#### TRY IT
Each entry has to be set down again with no alteration.
#### RECORDS SHOWN ####
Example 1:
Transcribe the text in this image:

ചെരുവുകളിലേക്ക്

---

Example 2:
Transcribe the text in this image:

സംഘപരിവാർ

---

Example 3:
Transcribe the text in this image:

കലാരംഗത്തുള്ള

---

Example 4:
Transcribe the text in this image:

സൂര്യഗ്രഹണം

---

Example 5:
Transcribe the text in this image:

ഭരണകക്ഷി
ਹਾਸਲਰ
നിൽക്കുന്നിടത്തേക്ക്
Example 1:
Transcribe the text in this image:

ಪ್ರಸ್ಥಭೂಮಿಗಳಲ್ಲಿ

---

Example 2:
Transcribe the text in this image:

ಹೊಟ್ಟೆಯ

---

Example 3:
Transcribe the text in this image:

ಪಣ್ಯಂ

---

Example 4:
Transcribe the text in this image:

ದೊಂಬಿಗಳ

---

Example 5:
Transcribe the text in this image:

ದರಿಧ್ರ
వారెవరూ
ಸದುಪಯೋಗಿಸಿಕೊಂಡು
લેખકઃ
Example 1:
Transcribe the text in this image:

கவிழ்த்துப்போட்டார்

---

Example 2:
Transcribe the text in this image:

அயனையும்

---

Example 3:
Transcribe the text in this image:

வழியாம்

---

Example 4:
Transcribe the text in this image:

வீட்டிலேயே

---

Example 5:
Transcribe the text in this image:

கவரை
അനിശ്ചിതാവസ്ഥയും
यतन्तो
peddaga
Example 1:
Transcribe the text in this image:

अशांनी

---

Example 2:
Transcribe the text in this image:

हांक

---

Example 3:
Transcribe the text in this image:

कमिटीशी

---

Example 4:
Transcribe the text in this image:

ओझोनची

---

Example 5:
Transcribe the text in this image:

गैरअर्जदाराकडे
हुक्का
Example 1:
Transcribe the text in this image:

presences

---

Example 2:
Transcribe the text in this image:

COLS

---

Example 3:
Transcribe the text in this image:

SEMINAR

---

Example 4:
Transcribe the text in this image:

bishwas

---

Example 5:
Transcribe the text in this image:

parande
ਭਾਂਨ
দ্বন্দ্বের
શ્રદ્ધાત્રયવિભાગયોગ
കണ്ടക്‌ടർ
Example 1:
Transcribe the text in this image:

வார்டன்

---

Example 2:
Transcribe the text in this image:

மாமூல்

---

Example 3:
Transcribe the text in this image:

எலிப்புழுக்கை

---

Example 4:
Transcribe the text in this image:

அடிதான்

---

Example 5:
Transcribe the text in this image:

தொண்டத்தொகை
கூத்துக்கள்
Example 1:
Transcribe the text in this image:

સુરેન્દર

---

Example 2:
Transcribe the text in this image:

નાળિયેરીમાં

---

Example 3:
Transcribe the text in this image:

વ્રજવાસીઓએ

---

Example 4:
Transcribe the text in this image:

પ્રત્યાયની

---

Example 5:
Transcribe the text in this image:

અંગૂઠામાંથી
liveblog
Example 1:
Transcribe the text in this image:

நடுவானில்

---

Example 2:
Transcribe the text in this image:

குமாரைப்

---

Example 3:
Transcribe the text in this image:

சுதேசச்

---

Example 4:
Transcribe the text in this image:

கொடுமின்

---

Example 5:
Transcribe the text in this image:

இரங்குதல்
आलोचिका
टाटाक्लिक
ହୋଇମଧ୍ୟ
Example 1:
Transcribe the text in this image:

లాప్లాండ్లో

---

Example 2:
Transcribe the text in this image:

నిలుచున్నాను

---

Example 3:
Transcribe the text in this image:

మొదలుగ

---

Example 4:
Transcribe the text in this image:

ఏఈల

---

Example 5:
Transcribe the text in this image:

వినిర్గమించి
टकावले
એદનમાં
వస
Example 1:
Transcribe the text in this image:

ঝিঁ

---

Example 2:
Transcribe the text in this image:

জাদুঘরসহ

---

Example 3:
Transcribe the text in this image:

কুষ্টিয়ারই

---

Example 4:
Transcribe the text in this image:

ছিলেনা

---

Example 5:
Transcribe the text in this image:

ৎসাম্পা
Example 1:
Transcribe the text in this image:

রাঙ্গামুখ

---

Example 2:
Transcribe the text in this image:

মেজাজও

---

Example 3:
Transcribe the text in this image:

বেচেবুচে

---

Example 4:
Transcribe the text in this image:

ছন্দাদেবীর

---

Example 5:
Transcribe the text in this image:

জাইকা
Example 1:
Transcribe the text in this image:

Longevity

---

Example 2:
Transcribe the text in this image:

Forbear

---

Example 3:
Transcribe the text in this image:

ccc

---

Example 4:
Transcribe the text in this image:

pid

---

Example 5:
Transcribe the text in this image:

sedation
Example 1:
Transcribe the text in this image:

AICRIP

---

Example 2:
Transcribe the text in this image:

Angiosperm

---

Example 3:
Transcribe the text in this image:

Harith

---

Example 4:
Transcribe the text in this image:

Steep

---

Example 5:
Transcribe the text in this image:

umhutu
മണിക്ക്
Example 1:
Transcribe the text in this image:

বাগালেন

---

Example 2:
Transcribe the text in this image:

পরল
####
#### ANSWER AREA
Example 1:
Transcribe the text in this image:

ചെരുവുകളിലേക്ക്

---

Example 2:
Transcribe the text in this image:

സംഘപരിവാർ

---

Example 3:
Transcribe the text in this image:

കലാരംഗത്തുള്ള

---

Example 4:
Transcribe the text in this image:

സൂര്യഗ്രഹണം

---

Example 5:
Transcribe the text in this image:

ഭരണകക്ഷി
ਹਾਸਲਰ
നിൽക്കുന്നിടത്തേക്ക്
Example 1:
Transcribe the text in this image:

ಪ್ರಸ್ಥಭೂಮಿಗಳಲ್ಲಿ

---

Example 2:
Transcribe the text in this image:

ಹೊಟ್ಟೆಯ

---

Example 3:
Transcribe the text in this image:

ಪಣ್ಯಂ

---

Example 4:
Transcribe the text in this image:

ದೊಂಬಿಗಳ

---

Example 5:
Transcribe the text in this image:

ದರಿಧ್ರ
వారెవరూ
ಸದುಪಯೋಗಿಸಿಕೊಂಡು
લેખકઃ
Example 1:
Transcribe the text in this image:

கவிழ்த்துப்போட்டார்

---

Example 2:
Transcribe the text in this image:

அயனையும்

---

Example 3:
Transcribe the text in this image:

வழியாம்

---

Example 4:
Transcribe the text in this image:

வீட்டிலேயே

---

Example 5:
Transcribe the text in this image:

கவரை
അനിശ്ചിതാവസ്ഥയും
यतन्तो
peddaga
Example 1:
Transcribe the text in this image:

अशांनी

---

Example 2:
Transcribe the text in this image:

हांक

---

Example 3:
Transcribe the text in this image:

कमिटीशी

---

Example 4:
Transcribe the text in this image:

ओझोनची

---

Example 5:
Transcribe the text in this image:

गैरअर्जदाराकडे
हुक्का
Example 1:
Transcribe the text in this image:

presences

---

Example 2:
Transcribe the text in this image:

COLS

---

Example 3:
Transcribe the text in this image:

SEMINAR

---

Example 4:
Transcribe the text in this image:

bishwas

---

Example 5:
Transcribe the text in this image:

parande
ਭਾਂਨ
দ্বন্দ্বের
શ્રદ્ધાત્રયવિભાગયોગ
കണ്ടക്‌ടർ
Example 1:
Transcribe the text in this image:

வார்டன்

---

Example 2:
Transcribe the text in this image:

மாமூல்

---

Example 3:
Transcribe the text in this image:

எலிப்புழுக்கை

---

Example 4:
Transcribe the text in this image:

அடிதான்

---

Example 5:
Transcribe the text in this image:

தொண்டத்தொகை
கூத்துக்கள்
Example 1:
Transcribe the text in this image:

સુરેન્દર

---

Example 2:
Transcribe the text in this image:

નાળિયેરીમાં

---

Example 3:
Transcribe the text in this image:

વ્રજવાસીઓએ

---

Example 4:
Transcribe the text in this image:

પ્રત્યાયની

---

Example 5:
Transcribe the text in this image:

અંગૂઠામાંથી
liveblog
Example 1:
Transcribe the text in this image:

நடுவானில்

---

Example 2:
Transcribe the text in this image:

குமாரைப்

---

Example 3:
Transcribe the text in this image:

சுதேசச்

---

Example 4:
Transcribe the text in this image:

கொடுமின்

---

Example 5:
Transcribe the text in this image:

இரங்குதல்
आलोचिका
टाटाक्लिक
ହୋଇମଧ୍ୟ
Example 1:
Transcribe the text in this image:

లాప్లాండ్లో

---

Example 2:
Transcribe the text in this image:

నిలుచున్నాను

---

Example 3:
Transcribe the text in this image:

మొదలుగ

---

Example 4:
Transcribe the text in this image:

ఏఈల

---

Example 5:
Transcribe the text in this image:

వినిర్గమించి
टकावले
એદનમાં
వస
Example 1:
Transcribe the text in this image:

ঝিঁ

---

Example 2:
Transcribe the text in this image:

জাদুঘরসহ

---

Example 3:
Transcribe the text in this image:

কুষ্টিয়ারই

---

Example 4:
Transcribe the text in this image:

ছিলেনা

---

Example 5:
Transcribe the text in this image:

ৎসাম্পা
Example 1:
Transcribe the text in this image:

রাঙ্গামুখ

---

Example 2:
Transcribe the text in this image:

মেজাজও

---

Example 3:
Transcribe the text in this image:

বেচেবুচে

---

Example 4:
Transcribe the text in this image:

ছন্দাদেবীর

---

Example 5:
Transcribe the text in this image:

জাইকা
Example 1:
Transcribe the text in this image:

Longevity

---

Example 2:
Transcribe the text in this image:

Forbear

---

Example 3:
Transcribe the text in this image:

ccc

---

Example 4:
Transcribe the text in this image:

pid

---

Example 5:
Transcribe the text in this image:

sedation
Example 1:
Transcribe the text in this image:

AICRIP

---

Example 2:
Transcribe the text in this image:

Angiosperm

---

Example 3:
Transcribe the text in this image:

Harith

---

Example 4:
Transcribe the text in this image:

Steep

---

Example 5:
Transcribe the text in this image:

umhutu
മണിക്ക്
Example 1:
Transcribe the text in this image:

বাগালেন

---

Example 2:
Transcribe the text in this image:

পরল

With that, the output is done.